Le nzango, l’anti Squid Game

Par Sylvère-Henry Cissé

Le zango est une anomalie à part entière au regard du reste du monde du sport. Alors que les disciplines modernes comme le foot- ball, le rugby à XV sont nées dans des périodes d’euphorie économique, ce nouveau sport féminin apparu au Congo-Brazzaville au début des années 2000 a été consacré dans les vagues de la récession des subprimes. Alors que des pratiques étranges, comme le tir au cerf courant ou le 200 mètres nage libre avec obstacles, ont très rapidement décliné et ont bien heureusement disparu au début du siècle dernier, le baroque nzango connaît une progression impressionnante en Afrique centrale. 

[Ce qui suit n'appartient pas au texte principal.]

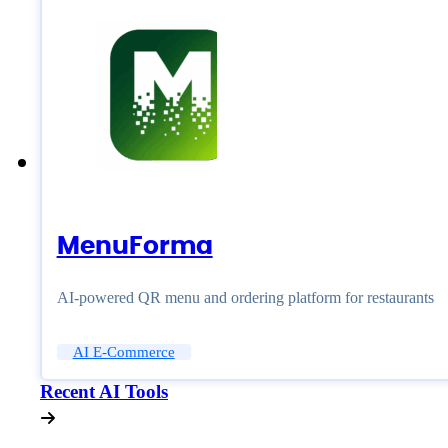
MenuForma
AI-powered QR menu and ordering platform for restaurants
AI E-Commerce
Recent AI Tools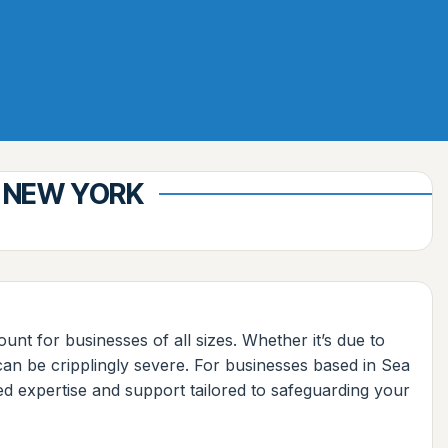
, NEW YORK
ount for businesses of all sizes. Whether it’s due to
 can be cripplingly severe. For businesses based in Sea
ed expertise and support tailored to safeguarding your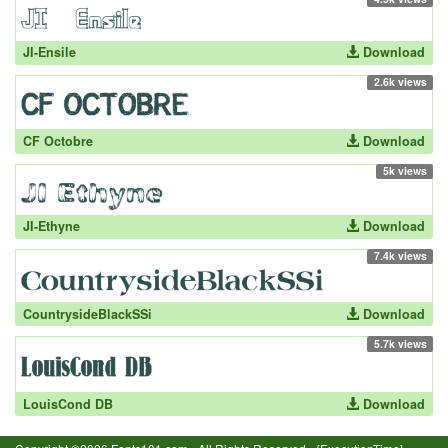
JI-Ensile
Download
2.6k views
CF Octobre
Download
5k views
JI-Ethyne
Download
7.4k views
CountrysideBlackSSi
Download
5.7k views
LouisCond DB
Download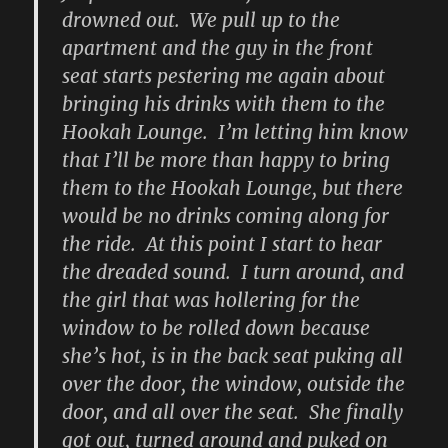
drowned out. We pull up to the
apartment and the guy in the front
seat starts pestering me again about
bringing his drinks with them to the
Hookah Lounge. I’m letting him know
that I’ll be more than happy to bring
them to the Hookah Lounge, but there
would be no drinks coming along for
the ride. At this point I start to hear
the dreaded sound. I turn around, and
the girl that was hollering for the
window to be rolled down because
she’s hot, is in the back seat puking all
over the door, the window, outside the
door, and all over the seat. She finally
got out, turned around and puked on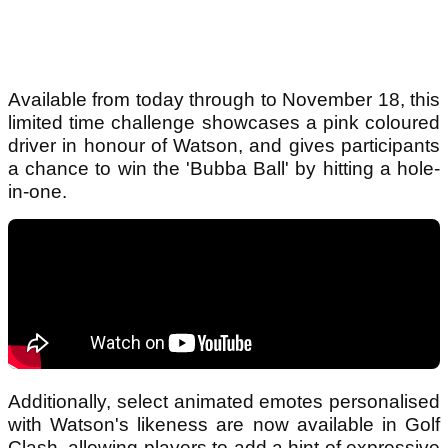
Available from today through to November 18, this
limited time challenge showcases a pink coloured
driver in honour of Watson, and gives participants
a chance to win the 'Bubba Ball' by hitting a hole-
in-one.
Additionally, select animated emotes personalised
with Watson's likeness are now available in Golf
Clash, allowing players to add a hint of expressive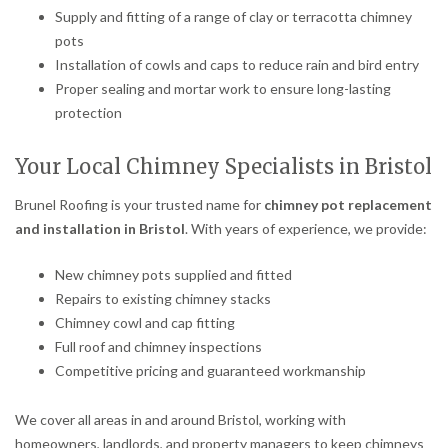
Supply and fitting of a range of clay or terracotta chimney
pots
Installation of cowls and caps to reduce rain and bird entry
Proper sealing and mortar work to ensure long-lasting
protection
Your Local Chimney Specialists in Bristol
Brunel Roofing is your trusted name for
chimney pot replacement
and installation in Bristol
. With years of experience, we provide:
New chimney pots supplied and fitted
Repairs to existing chimney stacks
Chimney cowl and cap fitting
Full roof and chimney inspections
Competitive pricing and guaranteed workmanship
We cover all areas in and around Bristol, working with
homeowners, landlords, and property managers to keep chimneys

En effet, pour le non-initié confronté à cette joute féminine, le nzango reste une énigme fascinante à voir. Pendant près d’une heure, deux équipes de onze joueuses se font face. Tour à tour, le regard planté dans celui de son adversaire, la femme engagée sur le terrain enchaîne des sauts et rebonds à une cadence frénétique, rythmée par un chant repris à l’an- tienne par ses partenaires. Pendant qu’elle accomplit cette danse aérienne, le claquement des mains sur des comptines populaires accompagne les différentes combinaisons de pas. À la fin de son engagement, c’est à l’adversaire de répondre de la même manière. 

Je suis resté coi devant cette chorégraphie sportive : l’affrontement et la conquête dans le sport exigent de la rudesse, ordonnent aux muscles de se gonfler de sang, imposent aux visages, les dents serrés, de se déformer sous la douleur de l’effort. Ici, le temps d’une compétition de nzango, les femmes sourient à leurs adversaires. Oui ! Alors que le cardio monte dans des intensités folles. La compétition nécessite de se dépasser pour impressionner les concurrentes. Sous l’effort fourni, les compétitrices parviennent à surmonter la douleur pour conserver la lumière sur leurs visages. 

L’ancienne journaliste Sylvie Kaky Okabando, à la tête du conseil départemental congolais de la Lékoumou, pose un regard tendre et ému sur les origines de ce nouveau sport. « Le nzango, c’est l’enfance qui sommeille en moi et dans chaque Congolaise. Ce sont des souvenirs de maison, où, dès 10 ans, les petites filles installaient la petite sœur ou le petit frère calé à califourchon dans le dos, et le bercer pour l’endormir pendant que la maman finit de ranger la maison et de cuire le repas. Par la suite, ces berceuses sont devenues des jeux pour adolescentes, des moments de partage l’après-midi et le soir au clair de lune. » 

On éprouve un sentiment d’effarement et d’éblouissement devant ces femmes, rondes de générosité, capables de performances de vitesse et de rythme dignes de sportives de haut-niveau. Une petite frustration cependant : il est quasi impossible pour le spectateur néophyte de déterminer qui a remporté la joute. Les règles du jeu resteront obscures. Je pourrais m’échiner à tenter de les expliquer, mais, autant le dire tout de suite, l’essentiel est ailleurs. 

Une prise de conscience de la croissance inquiétante de l’obésité chez les femmes a incité, en 2005, Guy Noel Mpassi Titov à regarder de plus près le nzango. Ce fonctionnaire au ministère de la Santé du Congo a la conviction qu’il peut lutter efficacement contre le surpoids chez les femmes et les risques de maladies cardio-vasculaires en classant ce jeu traditionnel en sport. Dès lors, les choses se précipitent autour de lui : codification de la pratique, création d’une fédération, inscription au programme des Jeux africains de 2015. Le nzango se développe à vitesse grand V dans les pays du bassin du Congo. RDC, Gabon et Cameroun s’emparent du phénomène. Mais, le principal bénéfice revient aux femmes des milieux ruraux. Elles trouvent dans cette discipline le moyen de s’échapper quelques instants de leurs conditions de vie précaires. En effet, bien plus que dans d’autres parties du monde, ce sont elles qui assument l’essentiel des travaux domestiques, de l’approvisionnement en eau potable et bois de cuisson. « Oui, les femmes font de l’activité physique à travers les tâches ménagères et les travaux des champs, prévient Sylvie-Kaky Okabando, mais le nzango leur donne du sourire, même du rire, de la créativité, ce sport est une source de joie de vivre. » 

Et, indéniablement, le nzango est une bénédiction. Il renforce la confiance en soi chez les femmes et leur permet de sortir de l’isolement relationnel dans lequel leur quotidien les enferme. Alors que l’appropriation du jeu 1-2-3 soleil adapté en danse macabre dans la série à succès Squid Game inquiète, le nzango apporte la lumière et renouvelle les énergies. Qu’on se le dise, le nzango peut aussi conquérir le monde.